■ DESCRIPTION OF THE TASK ■
Without any pictures, output the records exactly as they are.
Segment Start: GIVEN RECORDS
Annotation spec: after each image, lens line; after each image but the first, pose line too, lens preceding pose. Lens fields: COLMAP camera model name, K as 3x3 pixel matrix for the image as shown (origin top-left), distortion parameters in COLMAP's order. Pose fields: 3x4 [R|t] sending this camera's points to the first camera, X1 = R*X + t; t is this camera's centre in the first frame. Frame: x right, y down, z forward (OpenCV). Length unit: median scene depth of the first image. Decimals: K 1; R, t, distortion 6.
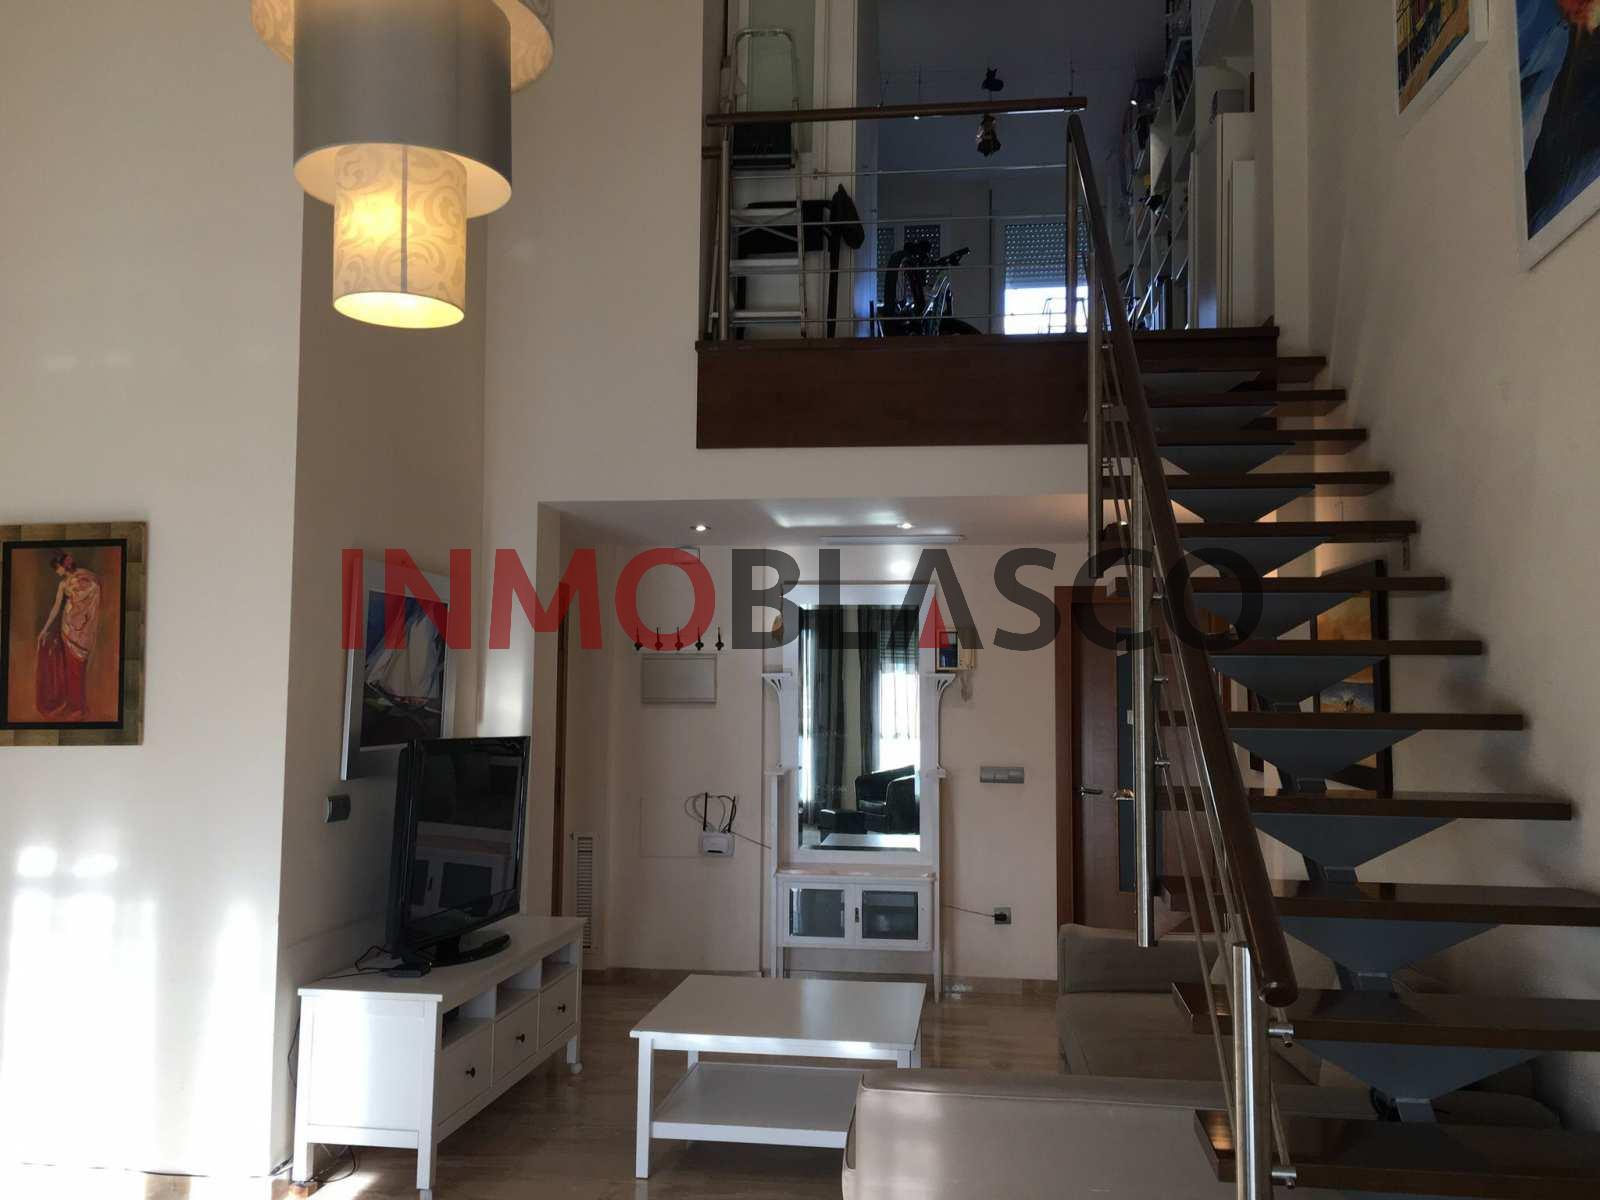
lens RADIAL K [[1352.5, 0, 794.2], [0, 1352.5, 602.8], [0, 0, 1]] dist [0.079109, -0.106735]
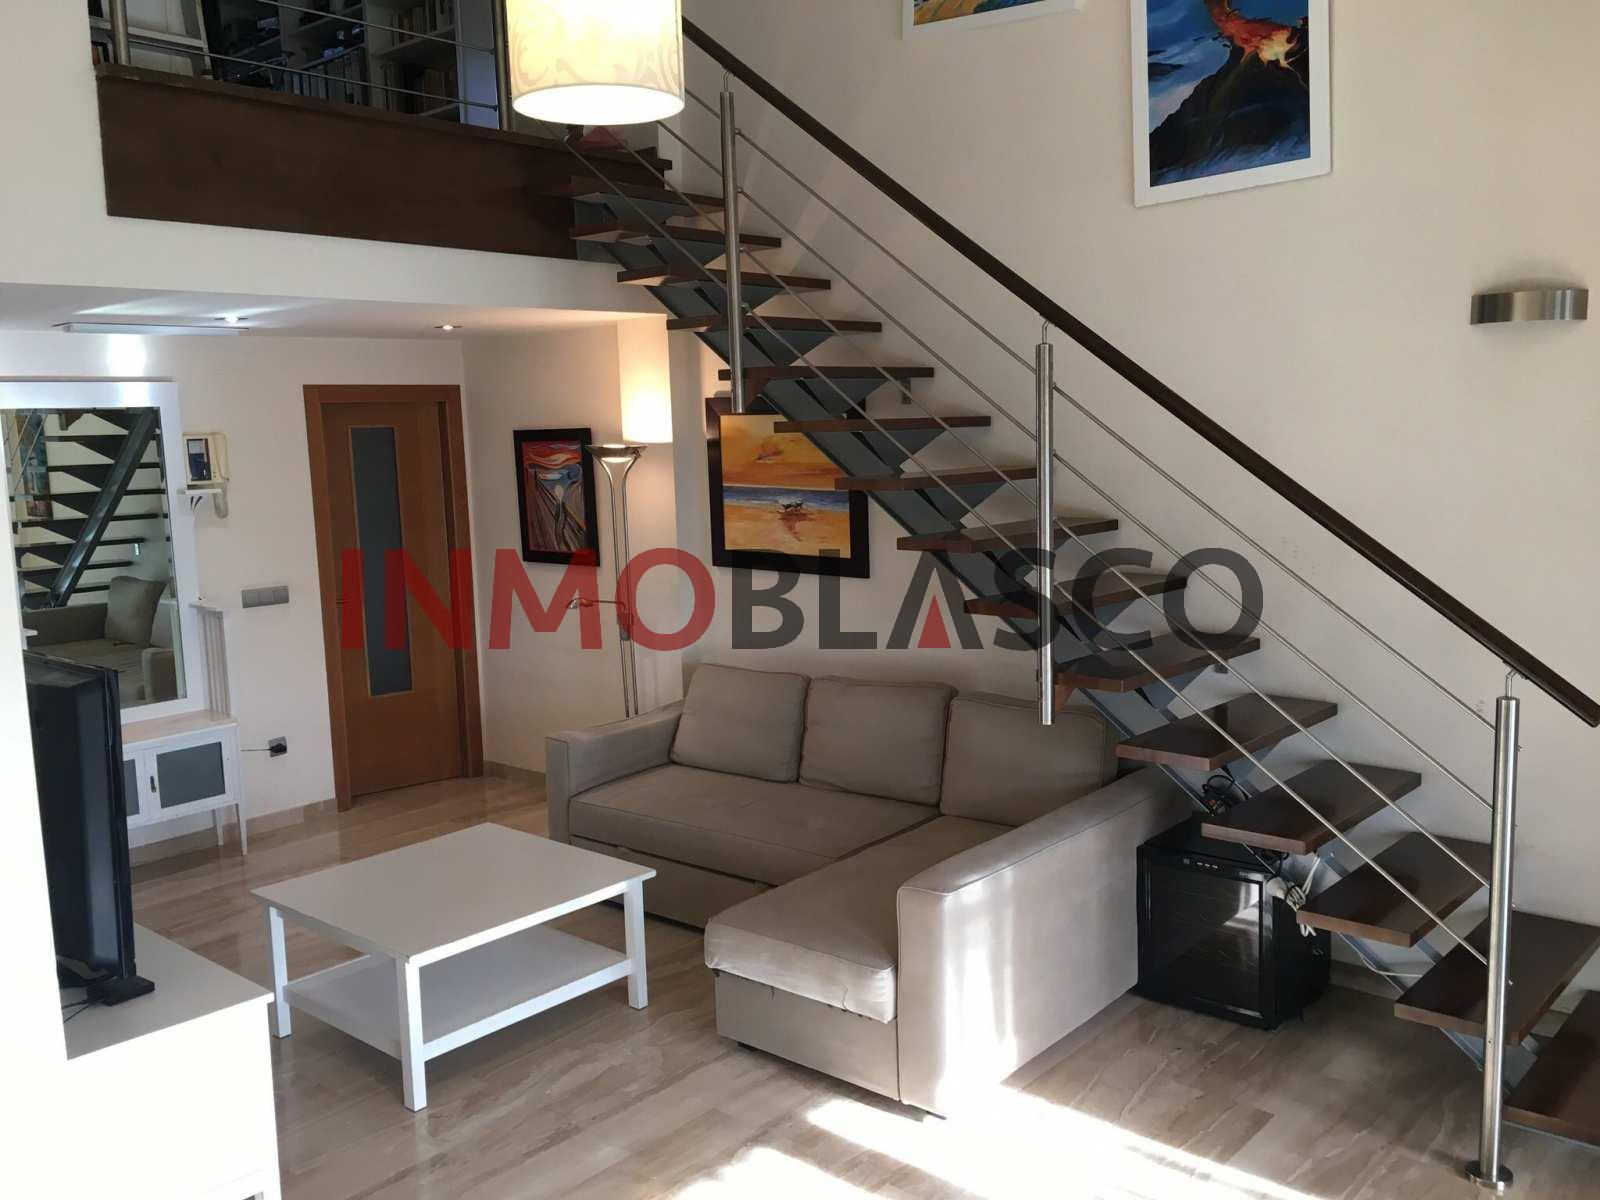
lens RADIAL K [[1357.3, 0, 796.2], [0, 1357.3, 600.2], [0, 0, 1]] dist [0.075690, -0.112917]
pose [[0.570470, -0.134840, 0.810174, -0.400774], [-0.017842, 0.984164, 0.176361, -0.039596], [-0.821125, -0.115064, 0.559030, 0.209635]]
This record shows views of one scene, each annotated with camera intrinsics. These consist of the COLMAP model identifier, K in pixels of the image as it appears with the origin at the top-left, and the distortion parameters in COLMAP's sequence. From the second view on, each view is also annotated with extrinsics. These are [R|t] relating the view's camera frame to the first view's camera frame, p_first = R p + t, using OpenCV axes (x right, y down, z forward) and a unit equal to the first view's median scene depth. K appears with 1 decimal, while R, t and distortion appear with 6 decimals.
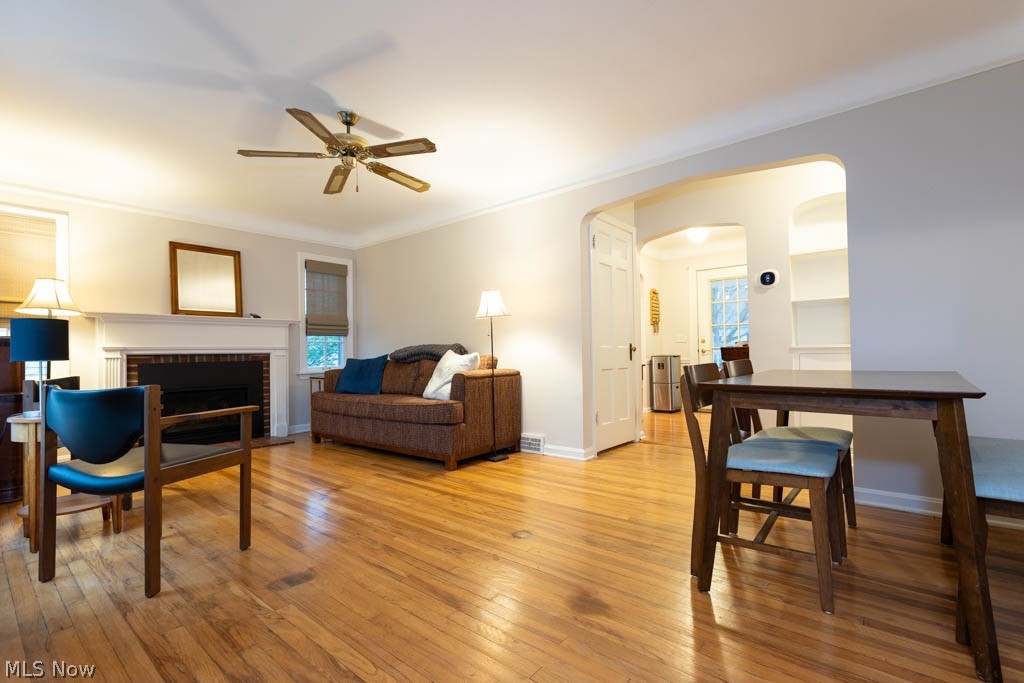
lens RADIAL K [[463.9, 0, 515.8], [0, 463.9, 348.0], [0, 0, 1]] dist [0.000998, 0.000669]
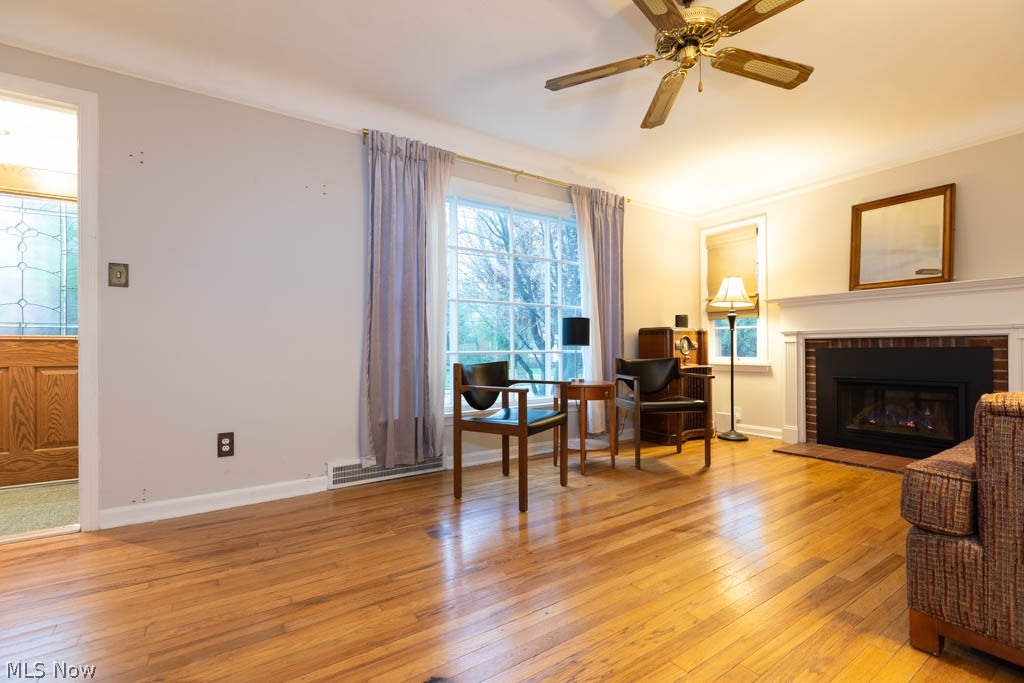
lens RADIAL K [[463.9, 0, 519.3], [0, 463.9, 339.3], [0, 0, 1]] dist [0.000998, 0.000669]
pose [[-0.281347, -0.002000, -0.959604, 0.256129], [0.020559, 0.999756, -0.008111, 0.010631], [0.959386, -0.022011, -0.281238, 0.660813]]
Segment End: GIVEN RECORDS
■ WRITTEN RESPONSE ■
Annotation spec: after each image, lens line; after each image but the first, pose line too, lens preceding pose. Lens fields: COLMAP camera model name, K as 3x3 pixel matrix for the image as shown (origin top-left), distortion parameters in COLMAP's order. Pose fields: 3x4 [R|t] sending this camera's points to the first camera, X1 = R*X + t; t is this camera's centre in the first frame. Frame: x right, y down, z forward (OpenCV). Length unit: median scene depth of the first image. Decimals: K 1; R, t, distortion 6.
lens RADIAL K [[1352.5, 0, 794.2], [0, 1352.5, 602.8], [0, 0, 1]] dist [0.079109, -0.106735]
lens RADIAL K [[1357.3, 0, 796.2], [0, 1357.3, 600.2], [0, 0, 1]] dist [0.075690, -0.112917]
pose [[0.570470, -0.134840, 0.810174, -0.400774], [-0.017842, 0.984164, 0.176361, -0.039596], [-0.821125, -0.115064, 0.559030, 0.209635]]
This record shows views of one scene, each annotated with camera intrinsics. These consist of the COLMAP model identifier, K in pixels of the image as it appears with the origin at the top-left, and the distortion parameters in COLMAP's sequence. From the second view on, each view is also annotated with extrinsics. These are [R|t] relating the view's camera frame to the first view's camera frame, p_first = R p + t, using OpenCV axes (x right, y down, z forward) and a unit equal to the first view's median scene depth. K appears with 1 decimal, while R, t and distortion appear with 6 decimals.
lens RADIAL K [[463.9, 0, 515.8], [0, 463.9, 348.0], [0, 0, 1]] dist [0.000998, 0.000669]
lens RADIAL K [[463.9, 0, 519.3], [0, 463.9, 339.3], [0, 0, 1]] dist [0.000998, 0.000669]
pose [[-0.281347, -0.002000, -0.959604, 0.256129], [0.020559, 0.999756, -0.008111, 0.010631], [0.959386, -0.022011, -0.281238, 0.660813]]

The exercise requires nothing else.